Content starts
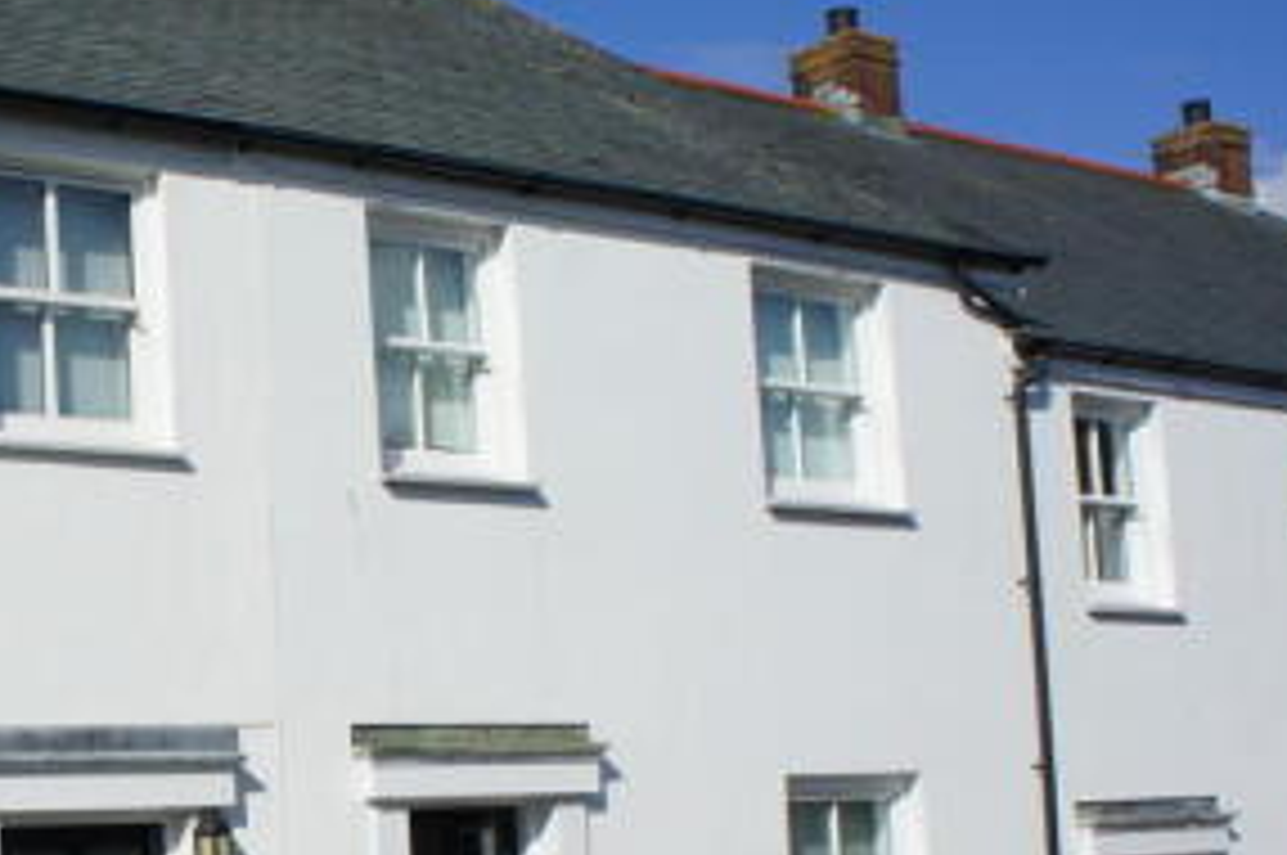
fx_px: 2214
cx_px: -50
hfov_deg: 29.8
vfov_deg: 21.7
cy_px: 621
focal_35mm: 62
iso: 200
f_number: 13
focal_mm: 18
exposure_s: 1/400
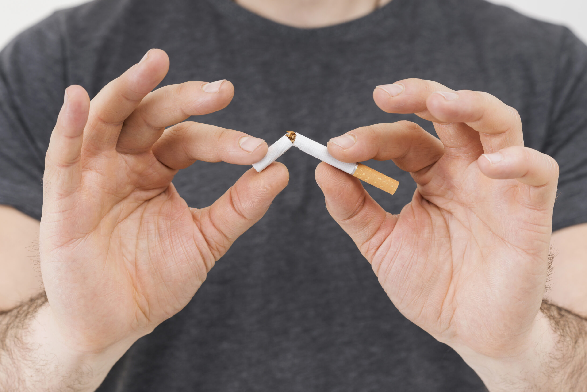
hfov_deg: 23.4
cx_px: 298
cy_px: 199
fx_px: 1419
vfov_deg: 15.7
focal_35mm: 87
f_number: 8
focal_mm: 85
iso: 100
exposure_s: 1/160
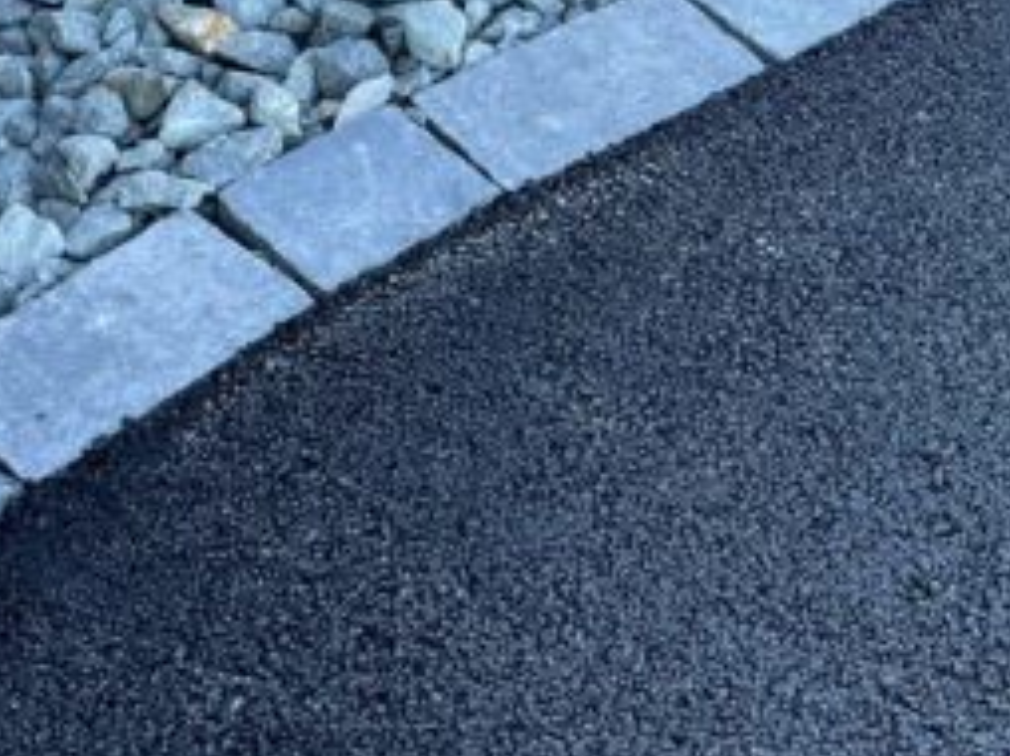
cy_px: -16
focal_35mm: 105
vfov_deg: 13.8
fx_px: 3061
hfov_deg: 18.2
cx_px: 1018
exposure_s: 1/194
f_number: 1.6
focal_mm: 4.2
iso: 32
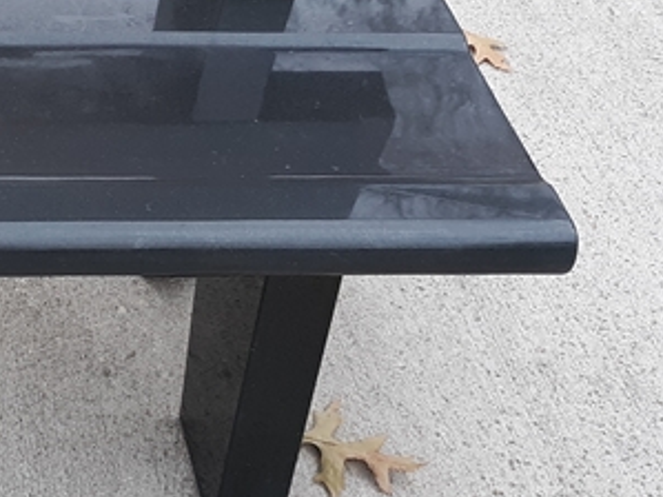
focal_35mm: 96
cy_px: 29
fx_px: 1838
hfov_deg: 19.4
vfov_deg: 15.2
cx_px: -109
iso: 80
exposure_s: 1/120
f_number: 1.7
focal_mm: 3.7
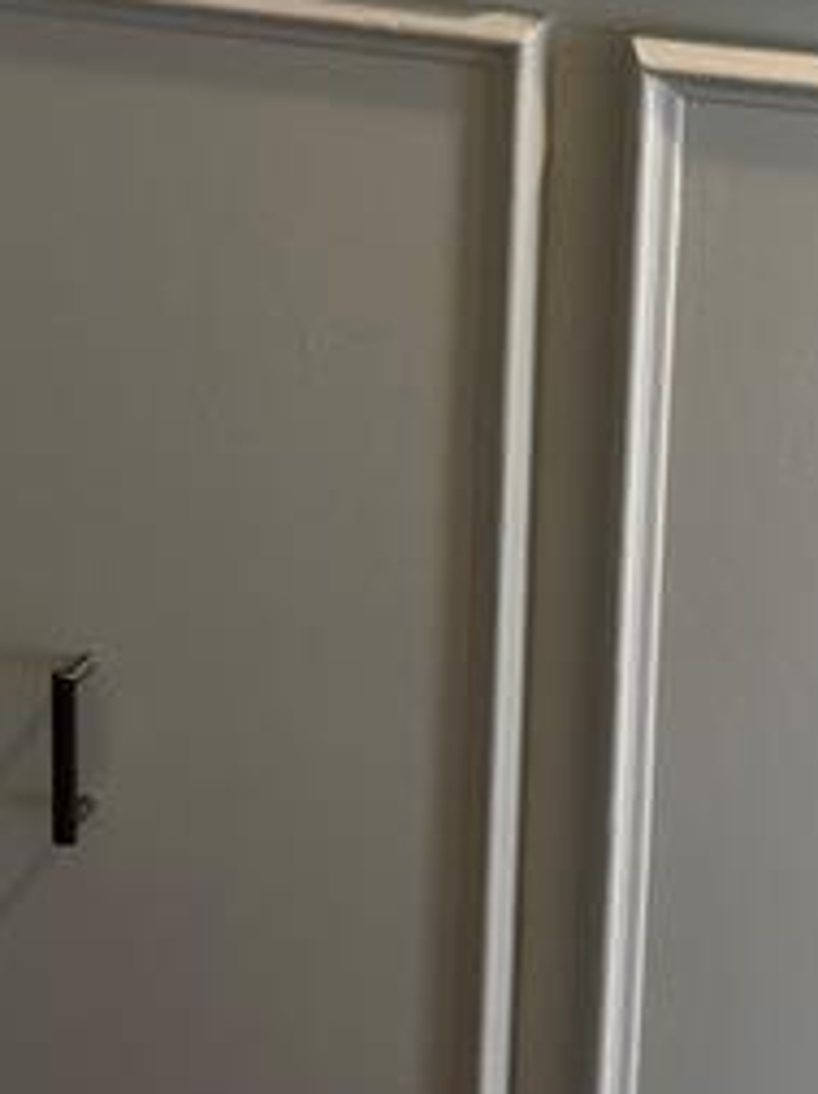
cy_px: -238
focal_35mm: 76
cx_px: 1091
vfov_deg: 23.4
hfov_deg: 18.0
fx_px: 2401
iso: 80
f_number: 1.6
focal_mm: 5.1
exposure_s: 1/60
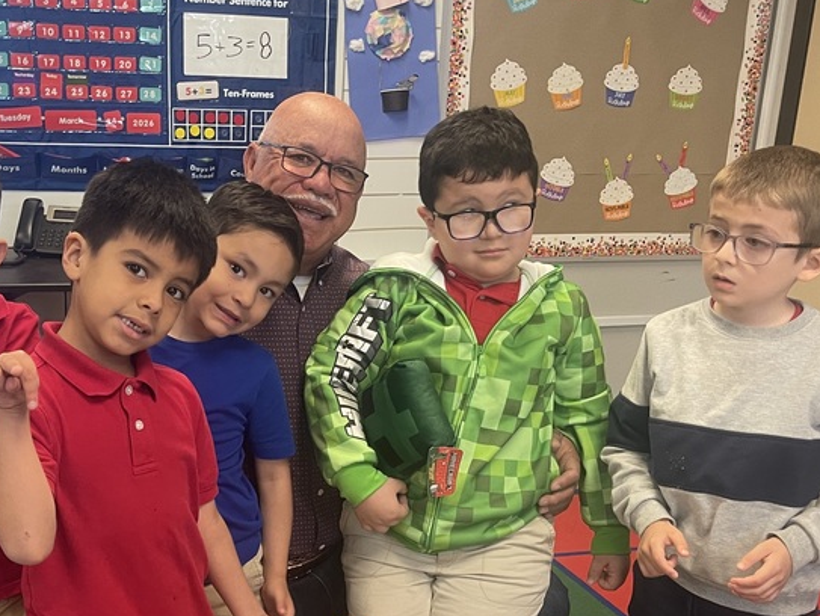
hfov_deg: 41.0
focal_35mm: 46
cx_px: 326
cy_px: 427
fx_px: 1090
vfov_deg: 31.2
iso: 160
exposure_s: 1/60
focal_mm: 5.1
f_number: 1.6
Content ends
» AIM OF THE TASK:
The lines from the beginning of the listing above through the line holding "exposure_s: 1/194" are to be duplicated exactly, and the pictures omitted.

» YOUR RESPONSE:
fx_px: 2214
cx_px: -50
hfov_deg: 29.8
vfov_deg: 21.7
cy_px: 621
focal_35mm: 62
iso: 200
f_number: 13
focal_mm: 18
exposure_s: 1/400
hfov_deg: 23.4
cx_px: 298
cy_px: 199
fx_px: 1419
vfov_deg: 15.7
focal_35mm: 87
f_number: 8
focal_mm: 85
iso: 100
exposure_s: 1/160
cy_px: -16
focal_35mm: 105
vfov_deg: 13.8
fx_px: 3061
hfov_deg: 18.2
cx_px: 1018
exposure_s: 1/194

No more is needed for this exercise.